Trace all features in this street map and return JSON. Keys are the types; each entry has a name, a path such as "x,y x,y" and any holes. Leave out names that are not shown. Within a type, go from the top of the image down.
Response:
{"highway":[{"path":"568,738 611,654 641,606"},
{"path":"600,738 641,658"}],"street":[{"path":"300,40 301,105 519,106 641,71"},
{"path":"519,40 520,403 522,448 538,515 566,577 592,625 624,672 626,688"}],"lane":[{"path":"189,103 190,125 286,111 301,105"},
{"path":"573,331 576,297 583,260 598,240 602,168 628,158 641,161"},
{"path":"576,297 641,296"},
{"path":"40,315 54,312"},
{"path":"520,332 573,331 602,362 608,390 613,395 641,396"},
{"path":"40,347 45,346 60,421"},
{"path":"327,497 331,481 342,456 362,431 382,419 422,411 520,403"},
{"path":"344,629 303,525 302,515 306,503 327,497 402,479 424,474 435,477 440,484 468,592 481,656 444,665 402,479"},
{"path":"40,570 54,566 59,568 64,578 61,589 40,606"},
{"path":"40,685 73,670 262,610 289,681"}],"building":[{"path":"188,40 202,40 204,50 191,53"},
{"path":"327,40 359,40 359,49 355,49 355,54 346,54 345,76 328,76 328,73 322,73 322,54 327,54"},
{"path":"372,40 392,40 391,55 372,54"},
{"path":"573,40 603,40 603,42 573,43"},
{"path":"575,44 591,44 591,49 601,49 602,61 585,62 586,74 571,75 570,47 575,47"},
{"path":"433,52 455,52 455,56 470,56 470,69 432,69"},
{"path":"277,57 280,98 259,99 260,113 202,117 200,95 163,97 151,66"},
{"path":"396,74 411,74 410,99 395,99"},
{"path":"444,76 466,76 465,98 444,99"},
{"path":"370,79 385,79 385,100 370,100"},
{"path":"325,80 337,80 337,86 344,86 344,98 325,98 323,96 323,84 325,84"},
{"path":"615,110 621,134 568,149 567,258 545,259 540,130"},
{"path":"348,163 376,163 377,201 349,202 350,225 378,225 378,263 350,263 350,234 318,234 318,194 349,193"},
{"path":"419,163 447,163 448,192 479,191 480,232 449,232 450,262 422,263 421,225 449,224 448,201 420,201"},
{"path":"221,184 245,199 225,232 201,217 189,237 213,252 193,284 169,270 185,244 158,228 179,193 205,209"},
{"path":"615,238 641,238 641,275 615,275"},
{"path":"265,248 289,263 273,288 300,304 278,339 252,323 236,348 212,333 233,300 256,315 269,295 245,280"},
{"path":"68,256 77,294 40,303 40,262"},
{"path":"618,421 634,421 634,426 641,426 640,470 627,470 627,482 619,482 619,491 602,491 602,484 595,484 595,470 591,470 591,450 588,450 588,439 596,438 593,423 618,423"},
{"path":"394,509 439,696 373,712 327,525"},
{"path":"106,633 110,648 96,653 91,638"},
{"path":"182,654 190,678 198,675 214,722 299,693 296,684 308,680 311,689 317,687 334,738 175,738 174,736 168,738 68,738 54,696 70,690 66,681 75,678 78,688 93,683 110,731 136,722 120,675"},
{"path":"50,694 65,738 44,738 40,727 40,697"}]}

* Problem to work on *
Copy every record above exactly as it appears.

* Written solution *
Trace all features in this street map and return JSON. Keys are the types; each entry has a name, a path such as "x,y x,y" and any holes. Leave out names that are not shown. Within a type, go from the top of the image down.
Response:
{"highway":[{"path":"568,738 611,654 641,606"},
{"path":"600,738 641,658"}],"street":[{"path":"300,40 301,105 519,106 641,71"},
{"path":"519,40 520,403 522,448 538,515 566,577 592,625 624,672 626,688"}],"lane":[{"path":"189,103 190,125 286,111 301,105"},
{"path":"573,331 576,297 583,260 598,240 602,168 628,158 641,161"},
{"path":"576,297 641,296"},
{"path":"40,315 54,312"},
{"path":"520,332 573,331 602,362 608,390 613,395 641,396"},
{"path":"40,347 45,346 60,421"},
{"path":"327,497 331,481 342,456 362,431 382,419 422,411 520,403"},
{"path":"344,629 303,525 302,515 306,503 327,497 402,479 424,474 435,477 440,484 468,592 481,656 444,665 402,479"},
{"path":"40,570 54,566 59,568 64,578 61,589 40,606"},
{"path":"40,685 73,670 262,610 289,681"}],"building":[{"path":"188,40 202,40 204,50 191,53"},
{"path":"327,40 359,40 359,49 355,49 355,54 346,54 345,76 328,76 328,73 322,73 322,54 327,54"},
{"path":"372,40 392,40 391,55 372,54"},
{"path":"573,40 603,40 603,42 573,43"},
{"path":"575,44 591,44 591,49 601,49 602,61 585,62 586,74 571,75 570,47 575,47"},
{"path":"433,52 455,52 455,56 470,56 470,69 432,69"},
{"path":"277,57 280,98 259,99 260,113 202,117 200,95 163,97 151,66"},
{"path":"396,74 411,74 410,99 395,99"},
{"path":"444,76 466,76 465,98 444,99"},
{"path":"370,79 385,79 385,100 370,100"},
{"path":"325,80 337,80 337,86 344,86 344,98 325,98 323,96 323,84 325,84"},
{"path":"615,110 621,134 568,149 567,258 545,259 540,130"},
{"path":"348,163 376,163 377,201 349,202 350,225 378,225 378,263 350,263 350,234 318,234 318,194 349,193"},
{"path":"419,163 447,163 448,192 479,191 480,232 449,232 450,262 422,263 421,225 449,224 448,201 420,201"},
{"path":"221,184 245,199 225,232 201,217 189,237 213,252 193,284 169,270 185,244 158,228 179,193 205,209"},
{"path":"615,238 641,238 641,275 615,275"},
{"path":"265,248 289,263 273,288 300,304 278,339 252,323 236,348 212,333 233,300 256,315 269,295 245,280"},
{"path":"68,256 77,294 40,303 40,262"},
{"path":"618,421 634,421 634,426 641,426 640,470 627,470 627,482 619,482 619,491 602,491 602,484 595,484 595,470 591,470 591,450 588,450 588,439 596,438 593,423 618,423"},
{"path":"394,509 439,696 373,712 327,525"},
{"path":"106,633 110,648 96,653 91,638"},
{"path":"182,654 190,678 198,675 214,722 299,693 296,684 308,680 311,689 317,687 334,738 175,738 174,736 168,738 68,738 54,696 70,690 66,681 75,678 78,688 93,683 110,731 136,722 120,675"},
{"path":"50,694 65,738 44,738 40,727 40,697"}]}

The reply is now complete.